Reno hanya membalasnya dengan sebuah anggukan.

"Saya tau kamu merasa bersalah karena sudah melakukan itu ke saya, merangsang saya sampai saya hilang kendali. Tapi saya juga merasa bersalah karena saya nggak bisa kontrol diri saya, yang berujung malah saya setubuhin kamu" ucap Sigit. "Kalau kamu perempuan, pasti sekarang kamu sudah saya nikahi. Tapi kamu laki-laki, saya nggak mungkin melakukan itu" sambungnya.

Ekspresi bersalah dan menyesal di wajah Sigit, membuat Reno merasa lebih bersalah lagi. Padahal ia yang memulai, namun Sigit malah mau ikut tanggung jawab atas perbuatannya itu. Namun entah mengapa itu membuat Reno semakin jatuh hati kepada Sigit.

"Kamu maunya kita gimana sekarang Ren?" tanya Sigit serius.

Reno menghela napas, lalu ia menatap Sigit dengan matanya yang berair. "Meski aku tau Pak Sigit nggak akan balas cinta aku, tapi aku mau terus ngeliat Pak Sigit. Aku masih mau bantuin Pak Sigit ngerjain ini itu, aku mau Pak Sigit terus ngandelin aku" ucap Reno. "A-aku... aku mau bareng Pak Sigi terus, walau aku tau itu mustahil" sambung Reno dengan kepala menunduk.

Sigit membuang napasnya gusar, pikirannya benar-benar kacau kalau sudah seperti ini.

Beberapa menit, ruangan itu terasa sangat sunyi dengan udara dingin karena hembusan angin dari AC. Reno juga masih menunduk, sesekali mengusap air matanya yang terjatuh. Sementara Sigit sedang bingung memikirkan perkataan Reno.

"Malam itu kamu bilang kalau kamu cinta sama saya Ren. Apa sekarang kamu masih cinta sama saya?" tanya Sigit memecah keheningan.

Reno mengangguk, yang mengartikan kalau ia masih cinta dengan guru olahraganya itu.

"Seberapa besar cinta kamu ke saya Ren?"

"Em, nggak tau Pak, ini pertama kali aku jatuh cinta sama seseorang. Yang jelas, aku bener-bener cinta dan sayang sama Pak Sigit" jelas Reno.

Perlahan Reno menaikkan kepalanya, menatap lagi kepada Sigit. Lalu secara perlahan, Sigit mendekatkan wajahnya ke wajah Reno.

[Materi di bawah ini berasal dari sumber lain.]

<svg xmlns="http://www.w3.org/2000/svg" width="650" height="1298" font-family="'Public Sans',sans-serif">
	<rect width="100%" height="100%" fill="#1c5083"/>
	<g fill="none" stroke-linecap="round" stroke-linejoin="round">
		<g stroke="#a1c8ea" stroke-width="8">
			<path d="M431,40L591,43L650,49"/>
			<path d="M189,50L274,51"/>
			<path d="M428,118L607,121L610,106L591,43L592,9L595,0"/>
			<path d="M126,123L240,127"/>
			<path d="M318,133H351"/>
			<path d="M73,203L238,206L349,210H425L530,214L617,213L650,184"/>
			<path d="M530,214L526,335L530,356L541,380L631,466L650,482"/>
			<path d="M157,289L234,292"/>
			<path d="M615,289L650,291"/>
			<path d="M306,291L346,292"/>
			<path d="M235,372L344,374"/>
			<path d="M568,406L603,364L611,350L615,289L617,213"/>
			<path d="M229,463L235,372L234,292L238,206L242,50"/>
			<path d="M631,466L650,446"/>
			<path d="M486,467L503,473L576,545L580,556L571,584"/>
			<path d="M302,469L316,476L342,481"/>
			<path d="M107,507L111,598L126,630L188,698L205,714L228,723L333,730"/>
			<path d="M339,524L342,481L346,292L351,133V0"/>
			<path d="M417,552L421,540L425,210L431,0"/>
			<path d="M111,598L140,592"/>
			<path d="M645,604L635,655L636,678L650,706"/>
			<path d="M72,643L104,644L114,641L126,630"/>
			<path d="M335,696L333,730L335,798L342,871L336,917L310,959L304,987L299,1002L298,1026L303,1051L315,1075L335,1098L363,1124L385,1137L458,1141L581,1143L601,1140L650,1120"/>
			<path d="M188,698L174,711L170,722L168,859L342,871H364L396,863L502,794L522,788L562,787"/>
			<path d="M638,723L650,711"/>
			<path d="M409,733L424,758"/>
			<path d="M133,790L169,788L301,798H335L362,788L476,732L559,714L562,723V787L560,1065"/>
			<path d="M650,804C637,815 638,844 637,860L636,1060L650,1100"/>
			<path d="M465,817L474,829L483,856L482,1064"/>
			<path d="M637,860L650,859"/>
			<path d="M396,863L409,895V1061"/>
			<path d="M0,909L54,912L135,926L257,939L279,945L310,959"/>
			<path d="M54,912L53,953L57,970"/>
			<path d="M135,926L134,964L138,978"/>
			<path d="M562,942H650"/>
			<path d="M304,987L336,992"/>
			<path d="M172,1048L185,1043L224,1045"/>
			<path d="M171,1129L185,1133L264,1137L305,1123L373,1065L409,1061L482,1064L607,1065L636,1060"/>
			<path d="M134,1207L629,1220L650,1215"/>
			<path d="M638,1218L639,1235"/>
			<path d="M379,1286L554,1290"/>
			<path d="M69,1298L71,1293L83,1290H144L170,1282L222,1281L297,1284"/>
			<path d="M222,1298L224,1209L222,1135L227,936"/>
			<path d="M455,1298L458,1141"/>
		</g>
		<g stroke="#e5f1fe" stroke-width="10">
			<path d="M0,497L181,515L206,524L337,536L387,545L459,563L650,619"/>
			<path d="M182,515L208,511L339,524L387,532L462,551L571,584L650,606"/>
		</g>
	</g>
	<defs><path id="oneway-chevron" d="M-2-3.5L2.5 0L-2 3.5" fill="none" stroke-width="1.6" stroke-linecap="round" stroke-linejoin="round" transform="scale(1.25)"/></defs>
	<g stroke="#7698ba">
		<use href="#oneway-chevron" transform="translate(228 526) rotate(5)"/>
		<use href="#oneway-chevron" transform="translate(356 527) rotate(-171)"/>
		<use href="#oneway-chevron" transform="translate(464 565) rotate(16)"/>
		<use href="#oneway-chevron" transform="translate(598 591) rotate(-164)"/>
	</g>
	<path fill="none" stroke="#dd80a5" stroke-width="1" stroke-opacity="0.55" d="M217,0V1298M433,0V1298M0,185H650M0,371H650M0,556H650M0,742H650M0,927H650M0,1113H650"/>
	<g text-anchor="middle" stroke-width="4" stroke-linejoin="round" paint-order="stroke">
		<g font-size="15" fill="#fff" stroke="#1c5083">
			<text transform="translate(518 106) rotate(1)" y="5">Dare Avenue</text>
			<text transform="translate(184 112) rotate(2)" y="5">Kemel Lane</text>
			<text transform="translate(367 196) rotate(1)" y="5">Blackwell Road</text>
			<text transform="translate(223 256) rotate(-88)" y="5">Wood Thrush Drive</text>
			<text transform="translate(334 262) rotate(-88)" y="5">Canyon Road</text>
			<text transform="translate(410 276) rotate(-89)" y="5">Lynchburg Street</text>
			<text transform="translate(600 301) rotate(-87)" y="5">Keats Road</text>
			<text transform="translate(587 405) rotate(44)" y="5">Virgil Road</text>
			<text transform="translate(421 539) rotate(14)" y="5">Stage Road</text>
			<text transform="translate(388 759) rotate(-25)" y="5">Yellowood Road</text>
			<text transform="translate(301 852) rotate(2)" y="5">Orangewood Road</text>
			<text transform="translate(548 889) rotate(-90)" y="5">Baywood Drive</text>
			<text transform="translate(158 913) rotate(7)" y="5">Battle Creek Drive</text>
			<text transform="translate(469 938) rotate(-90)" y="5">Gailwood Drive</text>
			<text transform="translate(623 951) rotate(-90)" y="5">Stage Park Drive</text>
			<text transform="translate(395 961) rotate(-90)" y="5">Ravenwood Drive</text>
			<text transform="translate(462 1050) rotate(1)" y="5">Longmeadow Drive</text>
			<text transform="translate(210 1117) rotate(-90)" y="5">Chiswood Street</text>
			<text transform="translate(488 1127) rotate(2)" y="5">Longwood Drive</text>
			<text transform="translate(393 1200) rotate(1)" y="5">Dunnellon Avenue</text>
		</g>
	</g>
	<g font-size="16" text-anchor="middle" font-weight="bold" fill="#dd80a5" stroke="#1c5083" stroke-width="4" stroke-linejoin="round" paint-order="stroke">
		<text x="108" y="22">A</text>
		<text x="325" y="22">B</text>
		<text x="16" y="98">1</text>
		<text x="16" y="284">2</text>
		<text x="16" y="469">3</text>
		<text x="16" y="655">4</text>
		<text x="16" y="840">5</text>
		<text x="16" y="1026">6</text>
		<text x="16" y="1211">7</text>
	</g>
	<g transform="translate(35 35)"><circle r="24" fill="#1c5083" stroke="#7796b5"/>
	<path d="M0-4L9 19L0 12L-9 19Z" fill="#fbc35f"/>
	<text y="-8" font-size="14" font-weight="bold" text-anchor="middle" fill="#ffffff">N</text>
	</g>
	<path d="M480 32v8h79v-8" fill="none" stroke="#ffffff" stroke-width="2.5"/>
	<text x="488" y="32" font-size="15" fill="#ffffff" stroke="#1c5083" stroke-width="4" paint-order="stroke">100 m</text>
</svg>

"Kalau kamu minta seperti tadi, maka saya akan turuti" ucap Sigit. "Saya akan mencoba untuk mencintai kamu dan membalas cinta kamu sebagai bukti tanggung jawab saya" jelas Sigit.

Mata Reno membulat, ia tidak percaya dengan apa yang dikatakan oleh Sigit. Lalu ia memejamkan mata, saat bibir Sigit mendarat di bibirnya itu.